Zu Hannah Arendt und dem "Recht, Rechte zu haben"
"Die Menschenrechte haben immer das Unglück gehabt, von politisch bedeutungslosen Individuen oder Vereinen repräsentiert zu werden, deren sentimental humanitäre Sprache sich oft nur von den Broschüren der Tierschutzvereine unterschied."[1] (Opens in a new window)
Nicht zuletzt die Sprache von Hannah Arendt trägt zur Faszination ihres Werkes bei. Die Schärfe ihrer Gedanken zeigt sich in pointierten, zupackenden Formulierungen, die tatsächlich frei von jeder Sentimentalität auch vor Drastik nicht zurückschrecken. Ihre Schriften behandeln Grauenhaftes, das in unvergleichliche Menschheitsverbrechen mündete. Manchmal wirkt es beinahe, als schiebe sich ihre Fähigkeit, in Sarkasmus zu flüchten, wie ein Schutzschild vor die behandelten Inhalte. In berühmten Formulierungen wie jener von der "Banalität des Bösen", auch jener, dass als Jude sich zu verteidigen habe, wer als Jude angegriffen wird, zeigt sich so immer auch das Verbergen der Verletzlichkeit einer Persönlichkeit, die selbst als Staatenlose im Pariser Exil sich dafür engagierte, jüdischen Kindern die Flucht nach Palästina zu ermöglichen. Sie sah hautnah mit den Schrecken des 20. Jahrhunderts sich konfrontiert, opponierte mit all ihrer intellektuellen wie auch Tatkraft gegen sie, während sie begrifflich sie zu fassen half.
In manchen Passagen, dort, wo sie z.B. von den "Wilden" schreibt, bleibt sie Kind ihrer Zeit. In dem Gehalt ihrer Analysen zeigte sie jedoch Wege von ungebrochener Aktualität auf.

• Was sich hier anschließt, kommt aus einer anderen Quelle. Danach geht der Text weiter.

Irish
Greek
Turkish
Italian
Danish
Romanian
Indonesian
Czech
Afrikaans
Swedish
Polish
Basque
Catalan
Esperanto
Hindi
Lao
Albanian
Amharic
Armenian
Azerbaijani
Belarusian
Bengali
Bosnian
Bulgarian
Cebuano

Nirgends zeigt sich dieses klarer als in der berühmten Formel vom "Recht, Rechte zu haben". Arendt entwickelt diese inmitten ihres Hauptwerkes "Elemente und Ursprünge totaler Herrschaft". Das Kapitel ist überschrieben mit "Die Aporien der Menschenrechte" (S. 452 ff.). In einem knappen Aufriss rekonstruiert sie, wie nach dem Zusammenbruch einer religiös sich rechtfertigenden Ständegesellschaft unter der Herrschaft des Adels diese Idee sich entwickelte als eine, dass dem Menschen als Mensch unveräußerliche Rechte zukämen. Dieses jedoch sei, so Arendt, schnell aufgelöst worden in der Konzeption der "Volkssouveränität" - in sich formierenden, mehr oder weniger demokratischen Staaten. Als Staatsbürger gewährten diesen ihnen jene Rechte, die zugleich Voraussetzung der Demokratie seien. Wenn nur alle in solchen Staaten als Garant der Rechte lebten, seien die Menschenrechte auch überall wirksam. So dachte man.

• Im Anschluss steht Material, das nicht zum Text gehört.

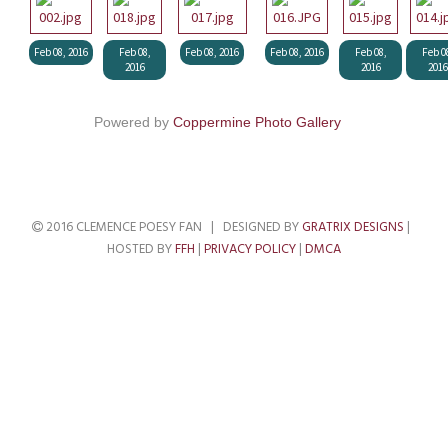
Feb 08, 2016
Feb 08,
Feb 08, 2016
Feb 08, 2016
Feb 08,
Feb 0
2016
2016
2016
Powered by
Coppermine Photo Gallery
2016 CLEMENCE POESY FAN | DESIGNED BY
GRATRIX DESIGNS
|
HOSTED BY
FFH
|
PRIVACY POLICY
|
DMCA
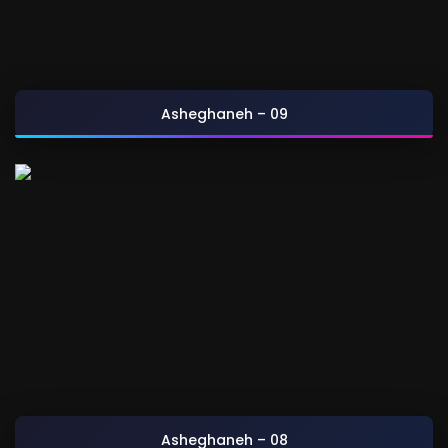
Asheghaneh – 09
Asheghaneh – 08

Was jedoch wurde Schicksal der Staatenlosen, denen, die ihre Heimat preisgeben mussten,? Eine Frage, die global weiterhin sich allzu dringend stellt und angesichts einer in Teilen gesichert rechtsextremen Partei und deren gehackten Plänen, gesellschaftliche Minderheiten zu deportieren, derzeit Millionen Menschen auf die Straße treibt.
Arendt führt aus, wie Zugehörigkeiten zu Gruppenidentitäten als Basis dessen sich herausbildeten, was als Nation jeweils zu begreifen sei. Eine Entwicklung, die bereits im 18. Jahrhundert einsetzte und dazu führte, dass "Menschen überhaupt" immer zugleich als Glied eines Volkes gedacht worden seien (S. 455).

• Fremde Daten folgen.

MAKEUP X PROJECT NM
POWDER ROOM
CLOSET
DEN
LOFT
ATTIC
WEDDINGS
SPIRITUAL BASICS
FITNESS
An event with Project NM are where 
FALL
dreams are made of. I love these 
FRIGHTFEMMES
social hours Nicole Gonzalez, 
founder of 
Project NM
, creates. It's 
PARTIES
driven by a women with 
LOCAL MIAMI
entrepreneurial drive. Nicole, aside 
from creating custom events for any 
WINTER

Historisch gab es jedoch immer mehr Menschen, die aus ihrer Heimat flüchten mussten und somit nicht mehr als Teil eines Volkes durch die Welt irrten - ohne Staatsbürgerrechte. Um sich doch wieder da, wo sie landeten, in Gruppen zusammenzufinden und als solche Volksgruppenrechte einzufordern (S. 456) - im besten Falle als nunmehr Staatsangehörige in neuen Heimatländern. Jene, die diesen politischen Status nicht erhielten, würden sodann von der Protektion durch diesen Staat ausgeschlossen und blieben prekär. Indem sie z.B. kein Wahlrecht erhielten und so außerhalb der Volkssouveränität angesiedelt blieben.
Arendt verknüpft diese Entwicklungen mit der Frage, welche Rechte es denn nun seien, die als Teil der Rechte von Menschen überhaupt zu betrachten seien (S. 457). Diese Fragestellung habe das Thema überfrachtet, wenn z.B. gefordert würde, noch soziale Rechte hinzuzufügen. Anfang der 50er Jahre verfasst, konnte sie Konzeptionen wie die von Amartya Sen oder Martha Nussbaum noch nicht kennen, die solche Erweiterungen durchaus plausibel unter Bedingungen der Globalisierung formulieren.
Arendt stellt hingegen fest, dass man ein allgemeines eingeborenes Recht aller Menschen gleichermaßen "entdecken" könne, wenn man es "grundsätzlich von allen Staatsbürgerrechten unterscheidet" (Ebd.). Das aufzuspüren gelänge, wenn man jene betrachtete, die trotz aller internationalen Abkommen und Regelungen wie Aufenthaltsrechten komplett aus jeder Legalität herausfielen. Konkret: Flüchtlinge, die noch nicht mal mehr "Ausländer" sind, sondern vor allem Vertriebene.
"Der moderne Flüchtling ist das, was ein Flüchtling seinem Wesen nach niemals sein darf: er ist unschuldig selbst im Sinne der ihn verfolgenden Mächte." (S. 459)
Weil er vor Kriegen, der Verfolgung ethnischer Gruppen, Umweltkatastrophen, Unrechtsregimen und Willkür flieht, nicht z.B. vor der Strafverfolgung aufgrund eines Verbrechens. Da das auch in aktuellen Debatten so schlecht auszuhalten ist, drehen sie sich oft darum, dass er dann eben im Sinne der Länder, in die er gespült wird, schuldig sei - z.B. als "Wirtschaftsflüchtling", weil er politisch ja gar nicht verfolgt würde, sondern "nur" vor dem Klimawandel geflohen sei.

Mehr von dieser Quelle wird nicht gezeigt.